→ **WORK TO DO**:
In the records, swap "dist" for "distance" on the lines from the one holding "pose: elev=268.1 azim=29.4" through the one holding "Dot at: (239, 214)", inclusive. Then write out those lines again with nothing else changed.

-- begin DATA LISTING --

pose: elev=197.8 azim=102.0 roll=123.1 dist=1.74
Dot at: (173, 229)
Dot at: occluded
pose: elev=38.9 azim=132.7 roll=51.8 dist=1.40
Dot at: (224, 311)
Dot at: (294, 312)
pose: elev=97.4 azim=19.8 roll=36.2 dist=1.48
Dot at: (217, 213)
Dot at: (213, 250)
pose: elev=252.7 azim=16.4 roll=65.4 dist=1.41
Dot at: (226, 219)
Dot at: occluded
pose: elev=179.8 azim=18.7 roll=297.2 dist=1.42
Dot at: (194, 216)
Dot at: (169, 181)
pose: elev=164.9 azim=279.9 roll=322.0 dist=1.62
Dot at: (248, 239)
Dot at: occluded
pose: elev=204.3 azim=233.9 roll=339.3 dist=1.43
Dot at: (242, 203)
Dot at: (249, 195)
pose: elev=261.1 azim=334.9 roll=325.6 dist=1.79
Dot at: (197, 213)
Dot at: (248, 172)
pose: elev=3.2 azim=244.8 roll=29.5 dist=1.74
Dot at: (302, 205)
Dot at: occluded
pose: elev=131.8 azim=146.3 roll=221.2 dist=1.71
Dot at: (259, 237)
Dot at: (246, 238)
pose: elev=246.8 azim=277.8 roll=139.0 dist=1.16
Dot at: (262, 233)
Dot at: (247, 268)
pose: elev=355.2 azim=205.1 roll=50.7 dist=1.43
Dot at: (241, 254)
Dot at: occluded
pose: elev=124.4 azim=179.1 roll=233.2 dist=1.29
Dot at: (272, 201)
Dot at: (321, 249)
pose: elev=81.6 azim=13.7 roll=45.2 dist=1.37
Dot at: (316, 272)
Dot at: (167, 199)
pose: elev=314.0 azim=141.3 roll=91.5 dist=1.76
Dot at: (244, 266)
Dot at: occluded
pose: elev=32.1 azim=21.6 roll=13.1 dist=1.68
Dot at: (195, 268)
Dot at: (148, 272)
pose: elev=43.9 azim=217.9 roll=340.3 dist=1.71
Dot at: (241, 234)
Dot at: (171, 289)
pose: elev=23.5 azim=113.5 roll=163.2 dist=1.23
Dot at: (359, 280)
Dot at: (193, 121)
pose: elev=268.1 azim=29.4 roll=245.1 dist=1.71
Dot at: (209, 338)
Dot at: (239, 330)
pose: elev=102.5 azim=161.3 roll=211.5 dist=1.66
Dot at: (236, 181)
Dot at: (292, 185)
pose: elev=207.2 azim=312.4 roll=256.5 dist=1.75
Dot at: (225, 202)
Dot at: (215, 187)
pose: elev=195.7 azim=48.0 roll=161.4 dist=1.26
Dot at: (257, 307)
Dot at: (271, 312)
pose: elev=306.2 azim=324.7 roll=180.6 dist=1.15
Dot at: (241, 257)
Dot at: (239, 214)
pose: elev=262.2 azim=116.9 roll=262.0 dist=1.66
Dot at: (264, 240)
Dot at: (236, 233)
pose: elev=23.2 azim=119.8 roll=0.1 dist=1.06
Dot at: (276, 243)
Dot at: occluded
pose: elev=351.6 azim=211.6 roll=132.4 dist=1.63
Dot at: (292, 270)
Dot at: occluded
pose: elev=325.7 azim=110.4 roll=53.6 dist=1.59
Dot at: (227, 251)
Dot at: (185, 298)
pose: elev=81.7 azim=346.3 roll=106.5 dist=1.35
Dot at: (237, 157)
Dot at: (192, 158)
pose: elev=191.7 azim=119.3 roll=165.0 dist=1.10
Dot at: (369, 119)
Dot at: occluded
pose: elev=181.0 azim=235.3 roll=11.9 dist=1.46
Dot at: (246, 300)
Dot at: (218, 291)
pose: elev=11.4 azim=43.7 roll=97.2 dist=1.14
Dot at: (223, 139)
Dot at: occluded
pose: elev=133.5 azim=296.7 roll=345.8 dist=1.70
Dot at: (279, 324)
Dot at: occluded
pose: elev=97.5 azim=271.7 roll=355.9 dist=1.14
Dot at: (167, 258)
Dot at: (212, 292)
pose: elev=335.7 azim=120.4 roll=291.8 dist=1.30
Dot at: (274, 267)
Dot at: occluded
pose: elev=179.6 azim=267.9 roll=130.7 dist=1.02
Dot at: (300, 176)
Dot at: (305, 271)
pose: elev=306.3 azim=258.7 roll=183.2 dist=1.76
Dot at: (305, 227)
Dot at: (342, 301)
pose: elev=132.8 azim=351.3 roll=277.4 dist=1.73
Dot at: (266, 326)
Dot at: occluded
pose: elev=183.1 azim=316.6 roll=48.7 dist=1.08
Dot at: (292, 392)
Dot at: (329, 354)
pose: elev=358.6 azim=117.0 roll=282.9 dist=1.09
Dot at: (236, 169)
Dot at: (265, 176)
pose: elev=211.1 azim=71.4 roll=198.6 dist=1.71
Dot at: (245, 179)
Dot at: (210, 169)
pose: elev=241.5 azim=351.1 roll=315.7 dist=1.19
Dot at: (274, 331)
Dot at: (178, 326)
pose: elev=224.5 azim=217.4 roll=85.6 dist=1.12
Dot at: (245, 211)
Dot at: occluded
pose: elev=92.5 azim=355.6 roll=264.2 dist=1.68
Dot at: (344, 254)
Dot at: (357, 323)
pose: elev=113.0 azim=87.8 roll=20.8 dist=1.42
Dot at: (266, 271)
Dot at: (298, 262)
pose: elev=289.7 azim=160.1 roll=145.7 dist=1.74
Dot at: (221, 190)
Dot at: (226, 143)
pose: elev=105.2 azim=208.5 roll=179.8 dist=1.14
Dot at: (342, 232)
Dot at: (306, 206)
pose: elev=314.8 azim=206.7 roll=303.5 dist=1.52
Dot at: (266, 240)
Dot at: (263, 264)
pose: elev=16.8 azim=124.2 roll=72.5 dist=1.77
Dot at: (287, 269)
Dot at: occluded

-- end DATA LISTING --

→ **THE ANSWER**:
pose: elev=268.1 azim=29.4 roll=245.1 distance=1.71
Dot at: (209, 338)
Dot at: (239, 330)
pose: elev=102.5 azim=161.3 roll=211.5 distance=1.66
Dot at: (236, 181)
Dot at: (292, 185)
pose: elev=207.2 azim=312.4 roll=256.5 distance=1.75
Dot at: (225, 202)
Dot at: (215, 187)
pose: elev=195.7 azim=48.0 roll=161.4 distance=1.26
Dot at: (257, 307)
Dot at: (271, 312)
pose: elev=306.2 azim=324.7 roll=180.6 distance=1.15
Dot at: (241, 257)
Dot at: (239, 214)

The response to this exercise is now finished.